Oireachtas Joint and Select Committees

Tuesday, 24 October 2017

Joint Oireachtas Committee on Agriculture, Food and the Marine

Renewable Energy Directive: Discussion

4:00 pm

Mr. Kevin Brady:

If we do something like, for instance, putting renewable energy into the tank of a car, it will have a dual impact in terms of meeting the renewable energy target and reducing emissions. Our actions are interlinked, absolutely. In terms of land use and where the agriculture goes, however, there is no limit. This will not create any sort of arable move to cereals that might help the emissions targets in the agriculture sector.

On land use change and marginal land incentivisation, there are land use change impacts if one does that, and that is where it is ultimately coming from. I will leave the question of what can or cannot be grown on marginal land to other colleagues to answer. On incentivisation, the renewable energy side of the piece very much puts the demand side in place. We are saying this is what the market and the fuel suppliers should do.
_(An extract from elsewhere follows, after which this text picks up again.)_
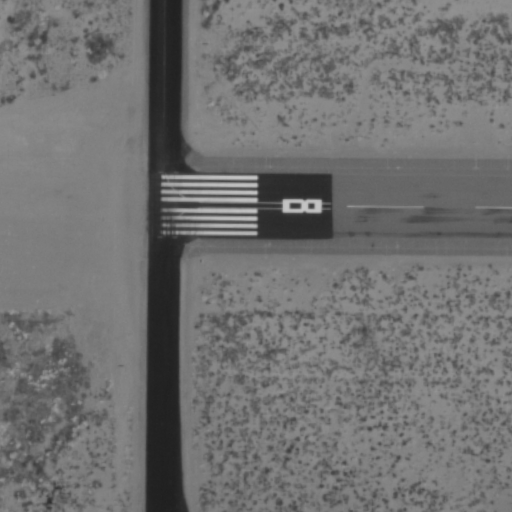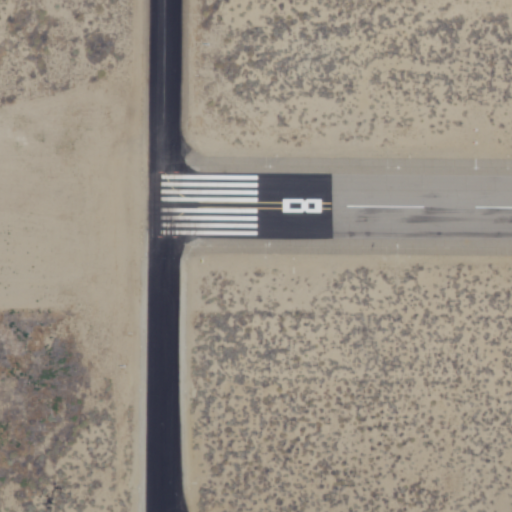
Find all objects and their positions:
airport runway: (338, 190)
airport taxiway: (163, 256)
airport: (256, 256)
They should put renewable energy into their petrol or diesel. That is where the renewable energy directive is coming from. In terms of incentivising industry in a particular country, that is more agriculture policy than energy policy.

On the commercial viability of gas and biodigesters, we do not have many of them at the moment. Many of the ones that are here in terms of anaerobic digestion would have been funded under the REFIT 3 combined heat and power programme. I am sure the committee is well aware that there is a renewable heat incentive in development. Part of that process is a consideration of how commercial anaerobic digestion would be and what sort of tariff or subsidy might be required.